--- Assigned task ---
Output, without alteration, the first line of the entries and each line after it, stopping with the line that contains "If you use compression, the".

--- Data section ---
########

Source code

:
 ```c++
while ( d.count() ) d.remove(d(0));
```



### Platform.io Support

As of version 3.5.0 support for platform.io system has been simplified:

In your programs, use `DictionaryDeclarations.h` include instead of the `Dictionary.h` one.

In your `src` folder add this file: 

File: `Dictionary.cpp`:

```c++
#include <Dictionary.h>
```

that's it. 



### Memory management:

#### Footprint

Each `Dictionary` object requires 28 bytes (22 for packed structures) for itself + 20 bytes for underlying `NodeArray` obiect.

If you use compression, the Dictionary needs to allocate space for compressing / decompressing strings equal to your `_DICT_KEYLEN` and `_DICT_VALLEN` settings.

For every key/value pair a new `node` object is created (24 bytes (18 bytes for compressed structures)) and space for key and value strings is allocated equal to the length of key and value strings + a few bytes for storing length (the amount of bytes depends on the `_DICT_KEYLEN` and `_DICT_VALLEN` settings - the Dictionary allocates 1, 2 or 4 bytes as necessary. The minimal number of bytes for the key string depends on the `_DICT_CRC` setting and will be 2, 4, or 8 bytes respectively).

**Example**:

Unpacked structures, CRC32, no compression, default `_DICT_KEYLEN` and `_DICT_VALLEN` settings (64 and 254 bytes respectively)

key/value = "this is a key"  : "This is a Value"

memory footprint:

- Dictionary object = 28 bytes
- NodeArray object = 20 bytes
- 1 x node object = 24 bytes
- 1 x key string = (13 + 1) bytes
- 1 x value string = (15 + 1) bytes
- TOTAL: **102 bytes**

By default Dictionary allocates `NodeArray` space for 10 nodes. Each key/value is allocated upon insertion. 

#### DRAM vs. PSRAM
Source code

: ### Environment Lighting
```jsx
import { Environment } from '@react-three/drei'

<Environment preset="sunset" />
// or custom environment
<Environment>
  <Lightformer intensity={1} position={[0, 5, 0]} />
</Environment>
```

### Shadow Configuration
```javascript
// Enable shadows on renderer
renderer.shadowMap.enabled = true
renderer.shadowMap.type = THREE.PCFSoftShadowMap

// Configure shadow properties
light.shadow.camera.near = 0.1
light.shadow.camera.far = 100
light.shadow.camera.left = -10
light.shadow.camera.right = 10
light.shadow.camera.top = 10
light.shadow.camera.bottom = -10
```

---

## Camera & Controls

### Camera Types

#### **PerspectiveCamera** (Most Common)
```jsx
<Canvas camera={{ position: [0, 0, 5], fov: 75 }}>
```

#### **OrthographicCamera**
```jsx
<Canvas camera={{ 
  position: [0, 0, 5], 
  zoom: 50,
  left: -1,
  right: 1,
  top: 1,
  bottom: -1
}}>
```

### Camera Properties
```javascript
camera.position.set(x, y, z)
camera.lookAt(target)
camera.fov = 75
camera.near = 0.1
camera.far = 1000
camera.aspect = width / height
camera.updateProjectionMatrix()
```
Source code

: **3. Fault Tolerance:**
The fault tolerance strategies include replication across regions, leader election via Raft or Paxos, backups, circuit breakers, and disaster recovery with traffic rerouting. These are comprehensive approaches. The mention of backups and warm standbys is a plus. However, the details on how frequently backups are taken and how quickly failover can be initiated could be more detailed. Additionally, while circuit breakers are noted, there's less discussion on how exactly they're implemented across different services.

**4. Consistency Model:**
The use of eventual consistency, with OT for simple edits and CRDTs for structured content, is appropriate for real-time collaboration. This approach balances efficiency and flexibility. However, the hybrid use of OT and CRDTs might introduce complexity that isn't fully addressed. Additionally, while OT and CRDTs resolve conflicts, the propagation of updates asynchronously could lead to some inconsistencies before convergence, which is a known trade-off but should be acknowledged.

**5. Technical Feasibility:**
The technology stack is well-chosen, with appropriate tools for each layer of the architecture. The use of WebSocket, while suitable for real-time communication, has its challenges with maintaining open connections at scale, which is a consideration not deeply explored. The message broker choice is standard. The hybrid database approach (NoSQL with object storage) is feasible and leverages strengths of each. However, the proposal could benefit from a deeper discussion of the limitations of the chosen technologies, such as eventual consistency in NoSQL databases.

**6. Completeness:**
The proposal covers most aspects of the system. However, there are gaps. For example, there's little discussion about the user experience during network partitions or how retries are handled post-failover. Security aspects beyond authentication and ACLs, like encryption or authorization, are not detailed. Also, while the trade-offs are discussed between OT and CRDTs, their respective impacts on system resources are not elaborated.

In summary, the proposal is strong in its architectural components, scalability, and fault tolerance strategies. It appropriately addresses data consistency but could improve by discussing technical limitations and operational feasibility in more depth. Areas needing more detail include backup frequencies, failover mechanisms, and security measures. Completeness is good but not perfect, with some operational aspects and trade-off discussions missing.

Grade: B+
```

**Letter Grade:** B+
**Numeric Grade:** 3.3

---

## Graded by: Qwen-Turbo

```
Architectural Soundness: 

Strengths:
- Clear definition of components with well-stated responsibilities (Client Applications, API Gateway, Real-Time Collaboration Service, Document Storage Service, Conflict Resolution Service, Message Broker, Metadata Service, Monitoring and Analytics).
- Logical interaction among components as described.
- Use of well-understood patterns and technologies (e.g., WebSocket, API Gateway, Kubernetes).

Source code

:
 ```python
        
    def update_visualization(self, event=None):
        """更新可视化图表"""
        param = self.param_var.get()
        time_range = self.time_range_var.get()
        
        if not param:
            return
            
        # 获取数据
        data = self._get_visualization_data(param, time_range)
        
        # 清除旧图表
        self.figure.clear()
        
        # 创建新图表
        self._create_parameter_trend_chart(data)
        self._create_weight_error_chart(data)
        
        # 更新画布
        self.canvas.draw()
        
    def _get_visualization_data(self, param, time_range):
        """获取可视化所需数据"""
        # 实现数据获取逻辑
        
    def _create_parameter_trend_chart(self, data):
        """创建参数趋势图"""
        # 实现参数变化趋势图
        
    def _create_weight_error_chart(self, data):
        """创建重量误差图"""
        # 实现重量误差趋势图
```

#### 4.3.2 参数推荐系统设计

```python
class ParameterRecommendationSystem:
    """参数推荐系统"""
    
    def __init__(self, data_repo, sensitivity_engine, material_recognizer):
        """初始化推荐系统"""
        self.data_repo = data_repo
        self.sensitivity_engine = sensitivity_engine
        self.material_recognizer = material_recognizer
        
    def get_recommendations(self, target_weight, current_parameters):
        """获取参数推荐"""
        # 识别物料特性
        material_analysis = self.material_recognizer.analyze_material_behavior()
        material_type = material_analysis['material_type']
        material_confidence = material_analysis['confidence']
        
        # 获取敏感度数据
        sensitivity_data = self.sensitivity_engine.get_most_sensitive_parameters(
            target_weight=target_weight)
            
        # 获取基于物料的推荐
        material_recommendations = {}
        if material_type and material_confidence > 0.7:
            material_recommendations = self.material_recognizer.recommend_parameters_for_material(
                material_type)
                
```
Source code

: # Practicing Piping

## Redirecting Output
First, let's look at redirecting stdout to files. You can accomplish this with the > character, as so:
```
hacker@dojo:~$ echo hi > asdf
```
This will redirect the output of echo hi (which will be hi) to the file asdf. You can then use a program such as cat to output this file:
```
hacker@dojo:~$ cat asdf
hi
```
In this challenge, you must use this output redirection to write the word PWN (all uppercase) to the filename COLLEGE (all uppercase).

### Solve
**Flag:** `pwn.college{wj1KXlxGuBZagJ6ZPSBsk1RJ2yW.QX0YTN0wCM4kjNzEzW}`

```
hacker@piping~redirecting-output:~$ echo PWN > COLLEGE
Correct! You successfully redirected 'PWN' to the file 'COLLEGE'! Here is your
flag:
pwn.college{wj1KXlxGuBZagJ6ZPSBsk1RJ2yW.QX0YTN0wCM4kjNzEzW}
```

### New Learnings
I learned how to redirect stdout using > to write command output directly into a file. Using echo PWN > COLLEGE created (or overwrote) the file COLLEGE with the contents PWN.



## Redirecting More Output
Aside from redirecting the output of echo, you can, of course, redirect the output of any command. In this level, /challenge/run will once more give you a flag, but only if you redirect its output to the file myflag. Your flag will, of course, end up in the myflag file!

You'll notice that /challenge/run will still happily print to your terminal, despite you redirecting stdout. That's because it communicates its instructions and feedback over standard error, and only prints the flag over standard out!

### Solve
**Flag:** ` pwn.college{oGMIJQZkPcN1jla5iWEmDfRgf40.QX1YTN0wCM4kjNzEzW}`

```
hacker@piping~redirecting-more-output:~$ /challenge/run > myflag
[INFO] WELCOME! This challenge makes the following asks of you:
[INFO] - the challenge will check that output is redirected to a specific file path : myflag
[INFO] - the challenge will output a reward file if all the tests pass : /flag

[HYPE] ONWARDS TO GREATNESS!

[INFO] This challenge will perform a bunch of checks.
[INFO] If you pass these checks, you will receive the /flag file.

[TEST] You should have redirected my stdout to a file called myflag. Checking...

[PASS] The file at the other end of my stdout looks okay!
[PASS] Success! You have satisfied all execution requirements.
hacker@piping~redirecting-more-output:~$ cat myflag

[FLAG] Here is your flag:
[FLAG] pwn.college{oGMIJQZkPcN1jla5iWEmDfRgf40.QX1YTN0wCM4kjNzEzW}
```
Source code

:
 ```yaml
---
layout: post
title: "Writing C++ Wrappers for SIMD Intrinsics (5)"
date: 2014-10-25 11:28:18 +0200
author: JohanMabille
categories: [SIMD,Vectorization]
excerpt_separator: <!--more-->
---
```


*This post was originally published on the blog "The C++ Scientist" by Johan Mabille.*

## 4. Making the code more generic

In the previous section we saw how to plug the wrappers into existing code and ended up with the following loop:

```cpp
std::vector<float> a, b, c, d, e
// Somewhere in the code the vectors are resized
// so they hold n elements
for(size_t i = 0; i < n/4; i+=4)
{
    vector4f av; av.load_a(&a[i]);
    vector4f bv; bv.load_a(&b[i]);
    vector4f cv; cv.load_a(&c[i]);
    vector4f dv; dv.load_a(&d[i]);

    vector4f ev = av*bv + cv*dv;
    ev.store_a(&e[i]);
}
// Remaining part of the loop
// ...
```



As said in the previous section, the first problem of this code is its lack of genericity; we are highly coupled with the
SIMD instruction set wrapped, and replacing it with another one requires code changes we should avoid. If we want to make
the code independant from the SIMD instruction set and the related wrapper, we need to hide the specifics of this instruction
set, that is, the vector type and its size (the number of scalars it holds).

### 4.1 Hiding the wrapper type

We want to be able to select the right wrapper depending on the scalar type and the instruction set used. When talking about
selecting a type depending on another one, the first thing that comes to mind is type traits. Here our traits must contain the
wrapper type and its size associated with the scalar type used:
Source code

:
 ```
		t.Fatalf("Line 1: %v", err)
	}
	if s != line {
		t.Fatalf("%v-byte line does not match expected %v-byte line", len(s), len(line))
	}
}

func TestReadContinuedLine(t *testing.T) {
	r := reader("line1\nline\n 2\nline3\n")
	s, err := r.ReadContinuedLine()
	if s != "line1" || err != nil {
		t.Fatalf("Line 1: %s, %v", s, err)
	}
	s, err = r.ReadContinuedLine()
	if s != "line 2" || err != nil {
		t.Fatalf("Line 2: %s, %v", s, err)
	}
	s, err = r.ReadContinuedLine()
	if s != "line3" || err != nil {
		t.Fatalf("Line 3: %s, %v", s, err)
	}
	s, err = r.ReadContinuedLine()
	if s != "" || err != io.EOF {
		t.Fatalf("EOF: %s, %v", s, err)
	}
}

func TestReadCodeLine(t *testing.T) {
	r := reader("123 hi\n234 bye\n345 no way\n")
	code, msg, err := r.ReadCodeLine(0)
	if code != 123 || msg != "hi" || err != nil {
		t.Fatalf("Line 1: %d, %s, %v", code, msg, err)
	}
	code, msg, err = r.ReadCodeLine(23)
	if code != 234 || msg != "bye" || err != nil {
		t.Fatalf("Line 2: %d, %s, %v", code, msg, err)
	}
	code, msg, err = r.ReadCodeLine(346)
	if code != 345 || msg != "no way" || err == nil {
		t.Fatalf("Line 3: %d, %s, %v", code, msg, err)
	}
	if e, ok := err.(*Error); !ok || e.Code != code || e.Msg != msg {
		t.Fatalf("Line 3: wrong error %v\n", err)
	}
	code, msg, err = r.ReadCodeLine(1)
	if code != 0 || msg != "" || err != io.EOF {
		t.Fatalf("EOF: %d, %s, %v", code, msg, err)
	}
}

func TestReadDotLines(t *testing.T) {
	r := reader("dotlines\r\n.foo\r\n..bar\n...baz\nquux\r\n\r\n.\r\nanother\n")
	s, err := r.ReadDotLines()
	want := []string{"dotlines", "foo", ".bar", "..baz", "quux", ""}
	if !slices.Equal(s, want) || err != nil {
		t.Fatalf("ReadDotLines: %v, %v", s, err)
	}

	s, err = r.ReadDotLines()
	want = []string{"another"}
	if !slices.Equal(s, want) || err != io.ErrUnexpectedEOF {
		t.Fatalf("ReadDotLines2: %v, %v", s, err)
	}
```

########

--- Task answer ---
Source code

:
 ```c++
while ( d.count() ) d.remove(d(0));
```



### Platform.io Support

As of version 3.5.0 support for platform.io system has been simplified:

In your programs, use `DictionaryDeclarations.h` include instead of the `Dictionary.h` one.

In your `src` folder add this file: 

File: `Dictionary.cpp`:

```c++
#include <Dictionary.h>
```

that's it. 



### Memory management:

#### Footprint

Each `Dictionary` object requires 28 bytes (22 for packed structures) for itself + 20 bytes for underlying `NodeArray` obiect.

If you use compression, the Dictionary needs to allocate space for compressing / decompressing strings equal to your `_DICT_KEYLEN` and `_DICT_VALLEN` settings.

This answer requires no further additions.